À ce stade, la société algérienne qui a choisi le pacifisme comme moyen de lutte pour mettre fin à un système politique autoritaire rencontre de facto des difficultés pour le faire. En revanche, le pouvoir continue à refuser de l’écouter, il utilise ces méthodes et ces stratégies pour le faire. Entre les deux un grand fossé s’est creusé, la dernière élection législative l’a bien confirmé avec la forte abstention. La situation est factuelle, c’est une impasse politique qui donne du fil à retordre, à la fois, pour le pouvoir et les citoyens.

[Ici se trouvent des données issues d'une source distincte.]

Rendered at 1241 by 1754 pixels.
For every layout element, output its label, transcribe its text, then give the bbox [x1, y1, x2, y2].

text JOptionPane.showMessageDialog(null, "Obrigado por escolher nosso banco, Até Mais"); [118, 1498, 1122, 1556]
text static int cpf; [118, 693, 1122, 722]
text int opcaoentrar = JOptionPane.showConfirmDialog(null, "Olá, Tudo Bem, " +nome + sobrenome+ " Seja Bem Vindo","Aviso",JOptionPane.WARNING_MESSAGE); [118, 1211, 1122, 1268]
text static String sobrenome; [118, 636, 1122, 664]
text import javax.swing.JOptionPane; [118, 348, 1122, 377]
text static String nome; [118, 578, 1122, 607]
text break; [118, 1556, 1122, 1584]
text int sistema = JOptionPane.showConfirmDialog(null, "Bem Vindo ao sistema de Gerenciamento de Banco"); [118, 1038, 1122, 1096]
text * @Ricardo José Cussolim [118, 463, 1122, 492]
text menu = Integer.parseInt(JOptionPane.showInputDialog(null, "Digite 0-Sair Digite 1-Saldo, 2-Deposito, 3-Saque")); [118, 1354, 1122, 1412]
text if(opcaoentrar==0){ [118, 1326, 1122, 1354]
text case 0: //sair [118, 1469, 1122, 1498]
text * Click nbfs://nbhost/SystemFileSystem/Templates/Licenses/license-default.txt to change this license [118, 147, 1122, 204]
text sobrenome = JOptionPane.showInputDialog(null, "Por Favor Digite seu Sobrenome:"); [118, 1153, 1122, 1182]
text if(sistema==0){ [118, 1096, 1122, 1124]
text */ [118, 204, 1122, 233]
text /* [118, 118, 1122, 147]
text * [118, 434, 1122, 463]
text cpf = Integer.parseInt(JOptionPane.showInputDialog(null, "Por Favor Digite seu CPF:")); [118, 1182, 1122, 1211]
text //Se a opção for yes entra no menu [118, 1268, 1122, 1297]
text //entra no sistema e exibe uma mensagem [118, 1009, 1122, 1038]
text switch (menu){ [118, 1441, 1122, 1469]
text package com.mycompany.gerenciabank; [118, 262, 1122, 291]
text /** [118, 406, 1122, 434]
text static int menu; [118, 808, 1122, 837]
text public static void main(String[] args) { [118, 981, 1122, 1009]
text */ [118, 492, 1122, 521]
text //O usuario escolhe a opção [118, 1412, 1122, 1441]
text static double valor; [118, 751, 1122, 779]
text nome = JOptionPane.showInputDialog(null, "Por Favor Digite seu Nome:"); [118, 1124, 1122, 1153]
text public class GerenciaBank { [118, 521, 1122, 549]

Ces derniers temps, le CNLD dénombre plus de 300 prisonniers d’opinion qui croupissent en prison. Ils étaient arrêtés soit pour des délits d’opinions; pour avoir manifesté; pour avoir réclamé la justice sociale; pour avoir soutenu les détenus; pour avoir dénoncé les dernières élections; pour avoir réclamé l’indépendance, l’autonomie ou un statut particulier pour la Kabylie; ou pour avoir tous simplement réclamé le changement.
Les dernières arrestations contre Bouaziz Ait-Chebib d’AKAL, Hamou Boumedine du RPK, et celles de Mira Moknache, Lounes Hamzi avec d’autres militants du MAK ont fait réagir la société civile dans son ensemble. Pour le pouvoir qui essaie de les confondre sciemment avec Rachad, héritière naturelle du FIDA (organisation terroriste du FIS) est une provocation directe contre la Kabylie.
Curieusement, c’est le plan « zéro Kabyle » qui est en train de se mettre en exécution. C’est une démarche dangereuse bien élaborée dans les laboratoires des services qui vise à sacrifier une région qui pose problème pour sauver le système.
Faire appel aux islamistes est une action assumée pleinement, selon la dernière entrevue du chef d’État avec la chaîne qatarie, El-Jazeera, travailler avec les fondamentalistes religieux n’est plus un problème. C’est une affirmation qui donne des frissons, car elle mettra en danger la nation algérienne.
Pour les deys, l’Émir Abdelkader, Messali El-Hadj où le pouvoir, la Kabylie a toujours fait l’objet d’une convoitises pour être à leur solde. On la sollicite, on la soudoie ou bien on la menace afin de s’associer à des conflits.
Grâce aux Kabyles que les Turcs ont réussi à chasser les Espagnols de certaines villes côtières comme Jijel, Bejaia et Alger. Si la France a pu s’établir en Algérie, c’est grâce à la lâcheté de ses mêmes Turcs et aux accords Tafna qu’Émir Abdelkader a signés avec le général Bugeaud. Tout le contraire de Fadhma N’Soumer (morte prisonnière à Tablat en 1863), Cheikh El-Mokrani (mort au combat près de Bouira en 1871), son frère Boumezrag avec ses enfants (envoyés prisonniers en Nouvelle-Calédonie en 1873) et Cheikh Aheddad (mort à la prison de Constantine en 1873). Ce n’est pas de la polémique, mais c’est de l’Histoire, c’est une réalité.
La France a fini par quitter l’Algérie grâce particulièrement à l’irréductibilité des Kabyles, sans remettre en doute l’implication des autres régions.
Invraisemblablement, le pouvoir a-t-il la crainte de tomber à cause de ses mêmes Kabyles incrédules? À savoir son acharnement contre ces derniers et le fait que toute une région n’a pas participé aux trois derniers scrutins sont des signes prodromes. Le divorce entre la Kabylie et les autorités n’est plus un secret, c’est une situation qu’il faudrait bien considérer. Penser au système des régions ou fédéraux n’est plus un tabou, c’est une issue.
Dans l’intérêt de tout le monde, il reste aux élites kabyles avec l’implication du citoyen de définir clairement le projet d’un statut particulier à la Kabylie dans un débat serein qui désacralise les idées saugrenues. En même temps, au pouvoir de cesser ces provocations, de libérer les prisonniers, de ne plus voir le Kabyle comme un terroriste, et de ne plus voir l’Algérien comme un demi-citoyen.
Dans l’intérêt de la nation algérienne, les résolutions de la Soummam sont d’actualité pour une solution politique, il reste à les remettre à table pour en débattre.